Well, VLC shows original CC like this:
So, it also ignores those tags.
It would be useful to could ignore them if you don't like default style, or if it's problematic because of long lines (Txt2Vobsub rejects them, and SubtitleWorkshop freezes!).
comment:4 by , 23 months ago
\h is non-break space. See: https://github.com/libass/libass/issues/2
And {\an7} is Top-left and ASS tag, not SSA, that means it is pretty modern thingy.
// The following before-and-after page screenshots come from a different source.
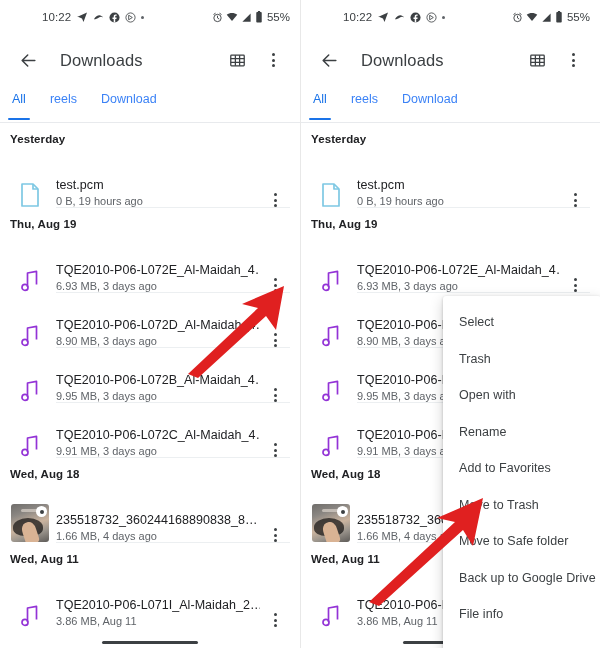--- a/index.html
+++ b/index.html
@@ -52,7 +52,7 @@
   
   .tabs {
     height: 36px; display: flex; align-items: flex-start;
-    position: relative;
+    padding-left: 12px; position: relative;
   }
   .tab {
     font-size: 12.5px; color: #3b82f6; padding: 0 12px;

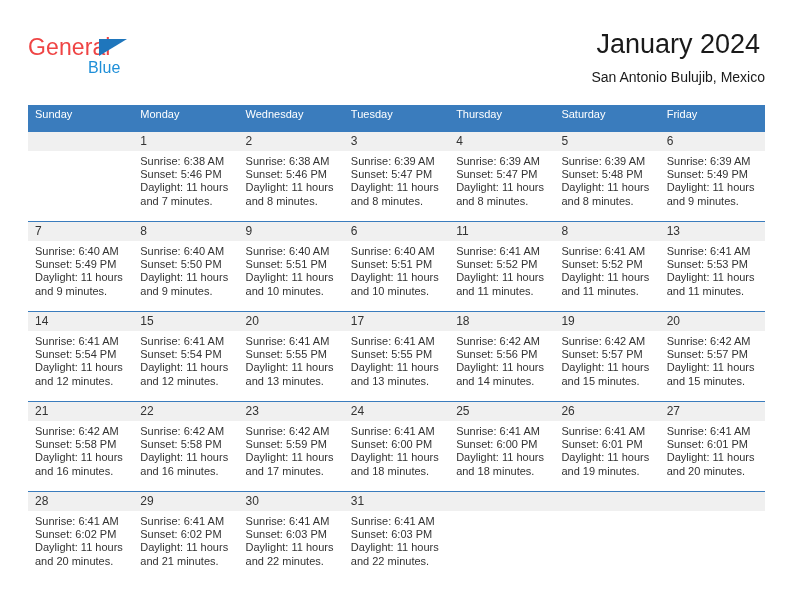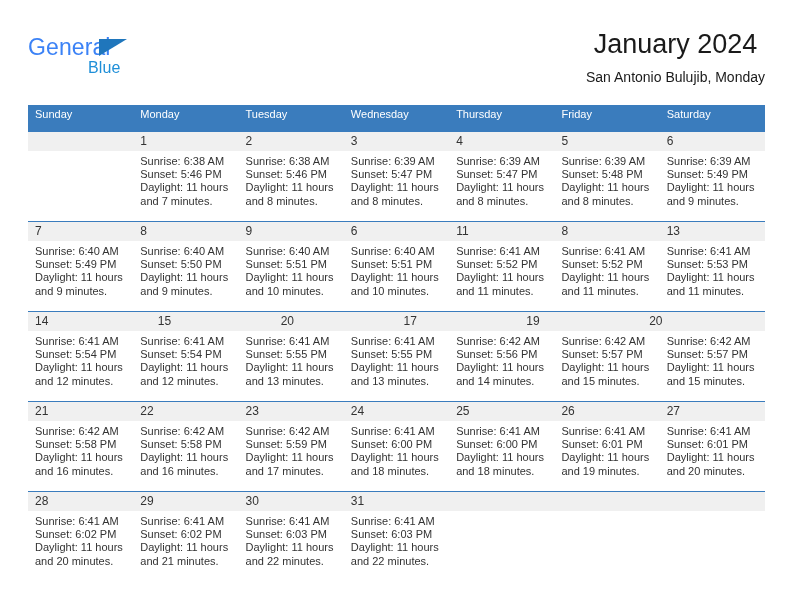--- a/index.html
+++ b/index.html
@@ -42,7 +42,7 @@
     top: 0;
     font-size: 23px;
     letter-spacing: 0.1px;
-    color: #3b82f6;
+    color: #ef4444;
     font-family: "Liberation Sans", sans-serif;
     line-height: 26px;
   }

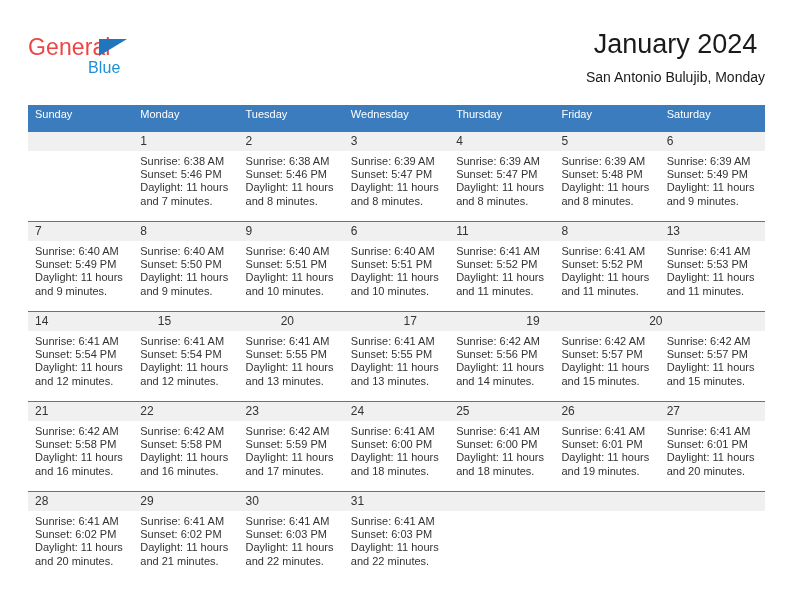--- a/index.html
+++ b/index.html
@@ -161,7 +161,7 @@
 
     <div class="titles">
       <div class="cal-title">January 2024</div>
-      <div class="cal-subtitle">San Antonio Bulujib, Monday</div>
+      <div class="cal-subtitle">San Antonio Bulujib, Mexico</div>
     </div>
 
   </div>

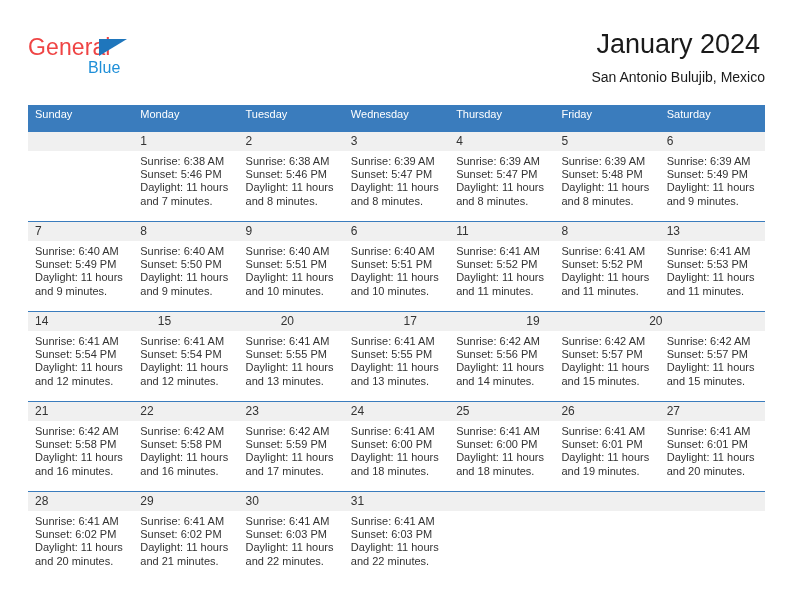--- a/index.html
+++ b/index.html
@@ -171,8 +171,8 @@
     <div class="weekday-header">
       <div class="weekday-cell">Sunday</div>
       <div class="weekday-cell">Monday</div>
+      <div class="weekday-cell">Wednesday</div>
       <div class="weekday-cell">Tuesday</div>
-      <div class="weekday-cell">Wednesday</div>
       <div class="weekday-cell">Thursday</div>
       <div class="weekday-cell">Friday</div>
       <div class="weekday-cell">Saturday</div>

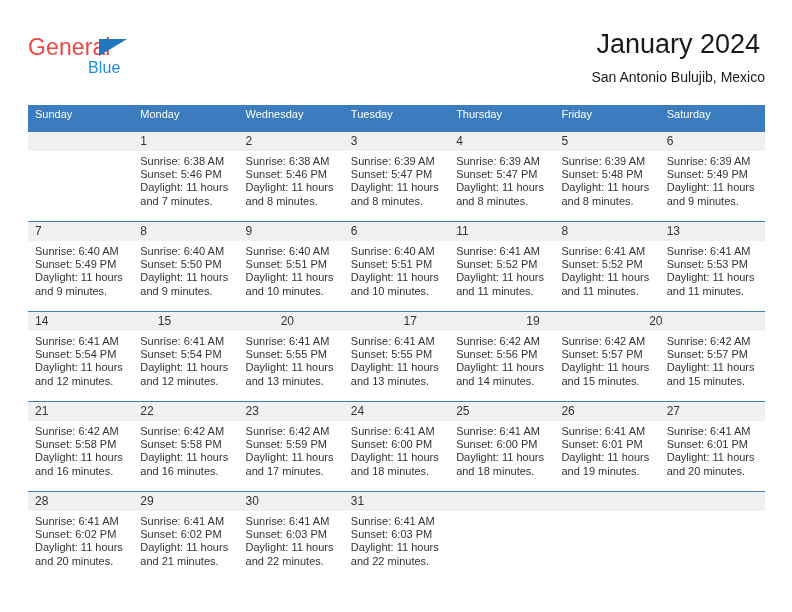--- a/index.html
+++ b/index.html
@@ -174,8 +174,8 @@
       <div class="weekday-cell">Wednesday</div>
       <div class="weekday-cell">Tuesday</div>
       <div class="weekday-cell">Thursday</div>
+      <div class="weekday-cell">Saturday</div>
       <div class="weekday-cell">Friday</div>
-      <div class="weekday-cell">Saturday</div>
     </div>
 
     <div class="week-row">

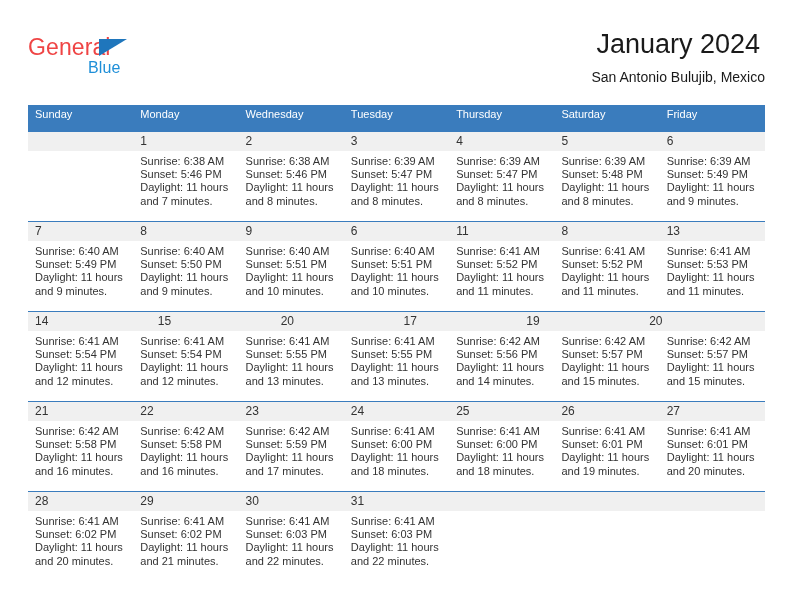--- a/index.html
+++ b/index.html
@@ -296,6 +296,7 @@
         <div class="daynum">15</div>
         <div class="daynum">20</div>
         <div class="daynum">17</div>
+        <div class="daynum">18</div>
         <div class="daynum">19</div>
         <div class="daynum">20</div>
       </div>

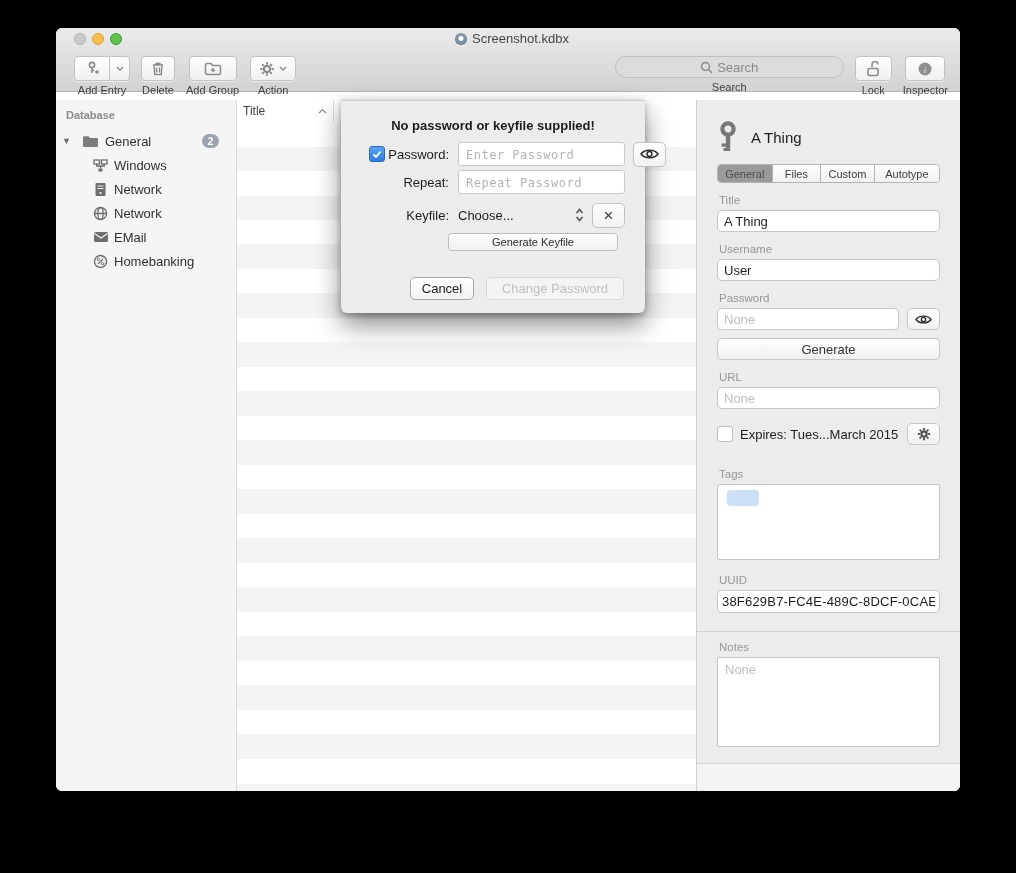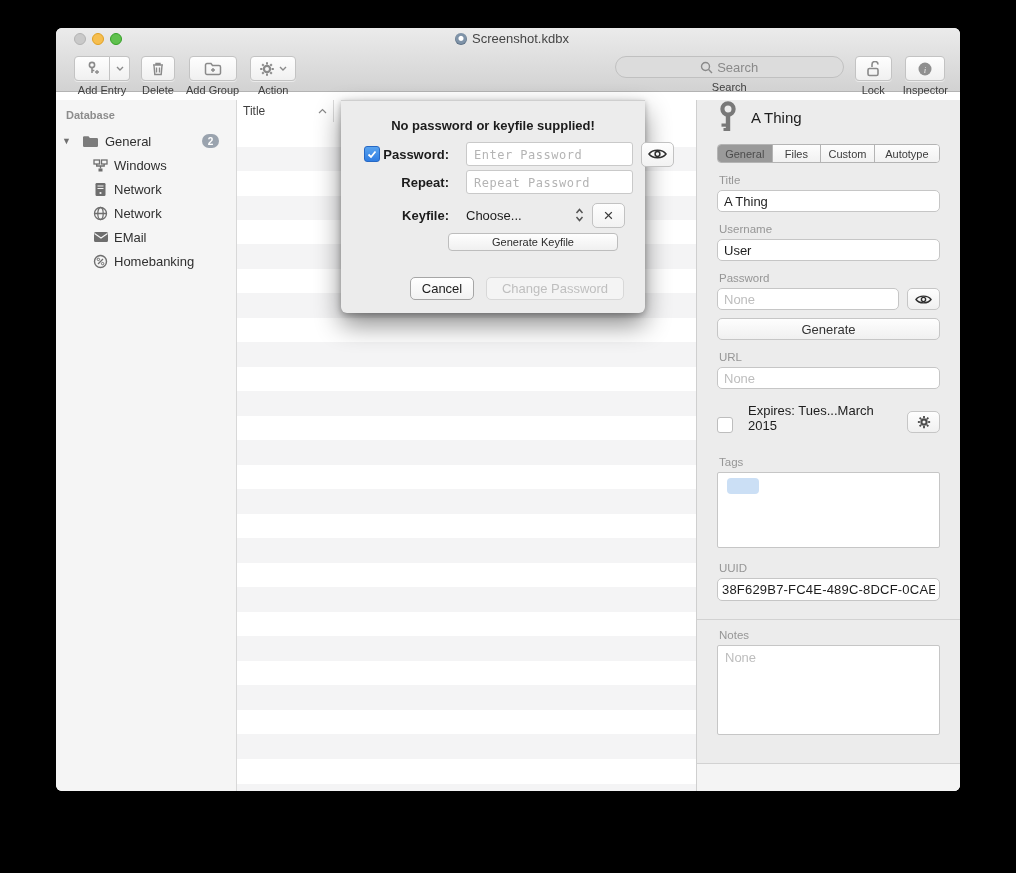--- a/index.html
+++ b/index.html
@@ -44,7 +44,7 @@
   .th2{padding-left:7px;white-space:nowrap;overflow:hidden;}
   .tbody{position:absolute;top:22px;left:0;right:0;bottom:0;background:repeating-linear-gradient(180deg,#ffffff 0px,#ffffff 24.5px,#f4f4f5 24.5px,#f4f4f5 49px);}
   
-  .inspector{width:264px;flex:none;background:#ececec;border-left:1px solid #cfcfcf;box-sizing:border-box;padding:0 20px 0;position:relative;font-size:13px;}
+  .inspector{width:264px;flex:none;background:#ececec;border-left:1px solid #cfcfcf;box-sizing:border-box;padding:20px 20px 0;position:relative;font-size:13px;}
   .insp-head{display:flex;align-items:center;height:34px;margin-bottom:10px;}
   .insp-head .ktext{font-size:15px;color:#1d1d1d;margin-left:12px;}
   .segctl{display:flex;height:17px;border:1px solid #b4b4b4;border-radius:4px;overflow:hidden;background:#f6f6f6;font-size:11px;color:#3c3c3c;}

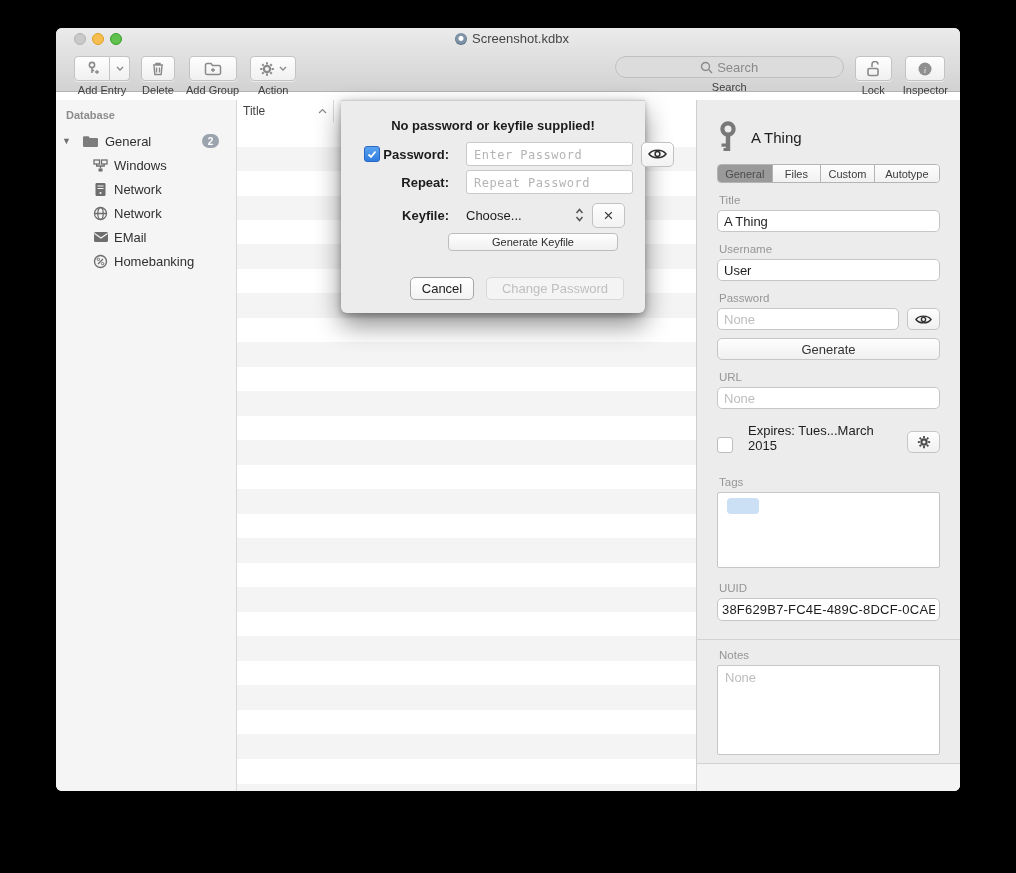--- a/index.html
+++ b/index.html
@@ -71,7 +71,7 @@
   .sh-title{text-align:center;margin-top:18px;font-weight:600;font-size:13px;}
   .sh-row{display:flex;align-items:center;margin:0 20px 0 20px;height:24px;}
   .sh-row1{margin-top:9px;} .sh-row2{margin-top:4px;} .sh-row3{margin-top:9px;}
-  .sh-labelcell{width:88px;display:flex;align-items:center;justify-content:flex-end;flex:none;padding-right:17px;font-weight:bold;}
+  .sh-labelcell{width:88px;display:flex;align-items:center;justify-content:flex-end;flex:none;padding-right:9px;}
   .cb{width:16px;height:16px;border-radius:3px;background:linear-gradient(#59a3ef,#2f7de2);border:1px solid #2668c4;box-sizing:border-box;margin-right:3px;flex:none;display:flex;align-items:center;justify-content:center;}
   .sh-input{width:167px;height:24px;box-sizing:border-box;border:1px solid #c9c9c9;border-radius:3px;background:#fff;padding:0 7px;font-size:13px;outline:none;font-family:inherit;}
   .sh-input::placeholder{font-family:"DejaVu Sans Mono","Liberation Mono",monospace;font-size:12px;color:#b4b4b4;letter-spacing:.5px;}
comment:5 by , 23 months ago
What IS VERY FUNNY is that apparently
[Parsed_movie_0 @ 00000182e3099400] EOF timestamp not reliable
is true, since now we have this too:
10 00:00:49,283 --> 00:00:51,963 <font face="Monospace">{\an7}IT’S AMAZING, US RUNNING INTO EACH OTHER LIKE THIS. MAYBE IT’S FATE.</font>
comment:6 by , 23 months ago
Okay, so that is what it is. Positioning in 608 is of course different from used in ass but it is supported when converting (VLC does not support it, BTW, what a joke, but \h is supported there). You can for sure use raw binary cc format, see #4767.
Understood it from here: https://github.com/CCExtractor/ccextractor/issues/1108
I suspect there is a bug but I am unable to analyze it further: What is
\h
and why is it put there by capture_screen()?